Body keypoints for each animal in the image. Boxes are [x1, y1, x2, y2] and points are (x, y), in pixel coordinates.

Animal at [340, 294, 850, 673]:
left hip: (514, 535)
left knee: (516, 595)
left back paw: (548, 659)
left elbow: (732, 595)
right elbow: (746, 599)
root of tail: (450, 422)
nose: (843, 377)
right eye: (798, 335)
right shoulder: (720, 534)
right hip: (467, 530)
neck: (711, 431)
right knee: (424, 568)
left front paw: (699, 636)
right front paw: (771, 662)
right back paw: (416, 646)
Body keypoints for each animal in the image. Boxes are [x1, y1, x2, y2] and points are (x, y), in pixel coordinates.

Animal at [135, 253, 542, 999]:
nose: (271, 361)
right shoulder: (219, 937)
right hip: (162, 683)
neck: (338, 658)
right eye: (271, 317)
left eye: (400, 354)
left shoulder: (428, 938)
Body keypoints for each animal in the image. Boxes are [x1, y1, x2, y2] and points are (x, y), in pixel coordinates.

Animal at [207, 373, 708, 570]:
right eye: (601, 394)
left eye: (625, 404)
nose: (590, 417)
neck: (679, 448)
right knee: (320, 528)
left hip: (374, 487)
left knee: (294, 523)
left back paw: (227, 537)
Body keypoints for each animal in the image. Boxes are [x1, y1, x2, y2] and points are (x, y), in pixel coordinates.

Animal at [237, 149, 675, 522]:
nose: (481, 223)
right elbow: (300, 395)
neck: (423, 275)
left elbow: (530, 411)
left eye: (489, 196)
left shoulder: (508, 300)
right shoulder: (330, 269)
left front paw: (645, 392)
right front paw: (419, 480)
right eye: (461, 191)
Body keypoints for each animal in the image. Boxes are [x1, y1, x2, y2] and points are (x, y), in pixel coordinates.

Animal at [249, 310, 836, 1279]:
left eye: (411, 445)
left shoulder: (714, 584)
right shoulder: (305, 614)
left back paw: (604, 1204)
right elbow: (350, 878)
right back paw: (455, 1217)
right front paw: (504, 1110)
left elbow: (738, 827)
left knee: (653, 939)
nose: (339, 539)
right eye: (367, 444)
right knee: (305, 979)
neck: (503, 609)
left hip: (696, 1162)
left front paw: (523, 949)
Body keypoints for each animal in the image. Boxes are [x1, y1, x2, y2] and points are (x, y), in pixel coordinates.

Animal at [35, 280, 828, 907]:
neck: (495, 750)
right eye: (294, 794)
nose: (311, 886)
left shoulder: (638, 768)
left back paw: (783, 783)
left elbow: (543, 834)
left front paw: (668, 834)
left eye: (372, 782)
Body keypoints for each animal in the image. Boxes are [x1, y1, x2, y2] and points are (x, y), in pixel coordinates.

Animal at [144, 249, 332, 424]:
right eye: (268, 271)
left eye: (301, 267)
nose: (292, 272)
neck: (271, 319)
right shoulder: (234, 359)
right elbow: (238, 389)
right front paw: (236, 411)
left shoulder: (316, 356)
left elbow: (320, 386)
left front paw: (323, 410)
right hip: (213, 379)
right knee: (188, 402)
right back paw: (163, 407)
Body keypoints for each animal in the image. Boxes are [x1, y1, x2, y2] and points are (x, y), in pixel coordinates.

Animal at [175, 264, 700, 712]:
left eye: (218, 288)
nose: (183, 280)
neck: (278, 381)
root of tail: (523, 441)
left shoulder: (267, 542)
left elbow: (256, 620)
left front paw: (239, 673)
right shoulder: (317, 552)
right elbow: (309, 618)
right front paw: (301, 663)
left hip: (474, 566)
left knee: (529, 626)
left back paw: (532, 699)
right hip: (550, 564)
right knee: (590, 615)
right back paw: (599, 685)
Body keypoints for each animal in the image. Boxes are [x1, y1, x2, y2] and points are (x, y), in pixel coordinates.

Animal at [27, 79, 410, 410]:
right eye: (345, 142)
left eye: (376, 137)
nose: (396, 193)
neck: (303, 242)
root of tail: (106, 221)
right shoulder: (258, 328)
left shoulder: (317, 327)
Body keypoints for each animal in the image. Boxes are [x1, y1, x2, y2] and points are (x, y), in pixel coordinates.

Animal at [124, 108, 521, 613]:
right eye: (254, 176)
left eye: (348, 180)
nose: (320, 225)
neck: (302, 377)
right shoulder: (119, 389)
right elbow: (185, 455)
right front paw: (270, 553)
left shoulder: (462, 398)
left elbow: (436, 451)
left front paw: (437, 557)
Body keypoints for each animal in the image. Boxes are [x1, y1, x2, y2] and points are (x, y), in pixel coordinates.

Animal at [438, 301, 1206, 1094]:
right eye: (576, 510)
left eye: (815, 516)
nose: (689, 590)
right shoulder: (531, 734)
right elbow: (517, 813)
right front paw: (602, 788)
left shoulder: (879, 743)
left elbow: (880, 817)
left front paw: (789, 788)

■ ■ ■ ■ ■

- [WHAT TO DO] Out of the material above, select every line that holds the string "neck".

- [EXERCISE SOLUTION]
neck: (711, 431)
neck: (338, 658)
neck: (679, 448)
neck: (423, 275)
neck: (503, 609)
neck: (495, 750)
neck: (271, 319)
neck: (278, 381)
neck: (303, 242)
neck: (302, 377)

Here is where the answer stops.